By Shelley A. Gable
Tacit knowledge can be challenging to teach in formal training, but it's not impossible. So how can we convey tacit knowledge in eLearning?
Ikujiro Nonaka has been researching knowledge creation in organizations for over 15 years, which includes trying to understand the nature of tacit knowledge. Nonaka characterizes tacit knowledge as concepts we understand intuitively, but struggle to explicitly explain or describe in writing.
If you’ve ever stumped subject matter experts by asking how they made certain decisions, you may have stumbled upon tacit knowledge. When you get vague responses like “I just know,” or “I just caught on from experience,” you may be entering the realm of tacit knowledge.
Can you clearly explain how to maintain balance when riding a bicycle? In a May-June 2009 article printed in Organization Science, Nonaka suggests knowledge of wine tasting or crafting a violin as other examples of tacit knowledge.
So, back to our original question:
How can we convey tacit knowledge in eLearning?
Storytelling is an excellent approach to tacit knowledge. Think about it – fairy tales often convey a lesson without explicitly stating what the lesson was. Details about context, circumstances, challenges, actions, and consequences allow an audience to infer an understanding that might be hard to articulate, but is understood nonetheless.
You can include stories in eLearning via text, audio, and/or video.
Social interactions can also help. You might achieve this through a live, instructor-led session (in a classroom or via web conferencing) or by using social media. Even if a concept is not easily outlined through step-by-step instructions or basic recall, various learners may manage to articulate pieces of implicit rules of thumb, creating “ah ha” moments for others and a broader shared understanding.
Scenarios with consequences can help learners practice and test their tacit understanding of concepts and decision making.
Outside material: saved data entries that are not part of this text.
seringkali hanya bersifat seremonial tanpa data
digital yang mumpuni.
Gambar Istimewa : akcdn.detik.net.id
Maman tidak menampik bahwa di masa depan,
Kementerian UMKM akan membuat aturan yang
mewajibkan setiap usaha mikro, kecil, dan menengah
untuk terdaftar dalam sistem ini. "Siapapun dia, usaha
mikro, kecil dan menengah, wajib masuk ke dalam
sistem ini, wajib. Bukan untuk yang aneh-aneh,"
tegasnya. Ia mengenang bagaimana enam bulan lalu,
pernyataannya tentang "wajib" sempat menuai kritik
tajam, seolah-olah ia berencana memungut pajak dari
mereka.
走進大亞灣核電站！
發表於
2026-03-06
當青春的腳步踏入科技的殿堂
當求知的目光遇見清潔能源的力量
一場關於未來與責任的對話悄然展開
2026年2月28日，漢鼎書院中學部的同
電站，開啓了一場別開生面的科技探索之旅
Such scenarios would likely need to be more elaborate than a few sentences followed by a multiple choice question.
Think multipart, branching scenarios that prompt learners to make several decisions, and where the next step of the scenario is dependent upon how the learner responded in the previous step.
Finally, a curriculum heavy with tacit knowledge especially benefits from level 3 evaluation (i.e., are learners performing as expected on the job?). If time constraints on training limit the variety of scenarios learners can practice with, it may be difficult to objectively assess whether they “get it.” Observing outcomes on the job and debriefing decision making can help cement their practical use of tacit knowledge, and may even help make some of it more explicit.
What examples can you think of?
What are other examples of tacit knowledge that come to mind? And do you have certain methods you use to convey these implicit concepts, especially in an eLearning environment?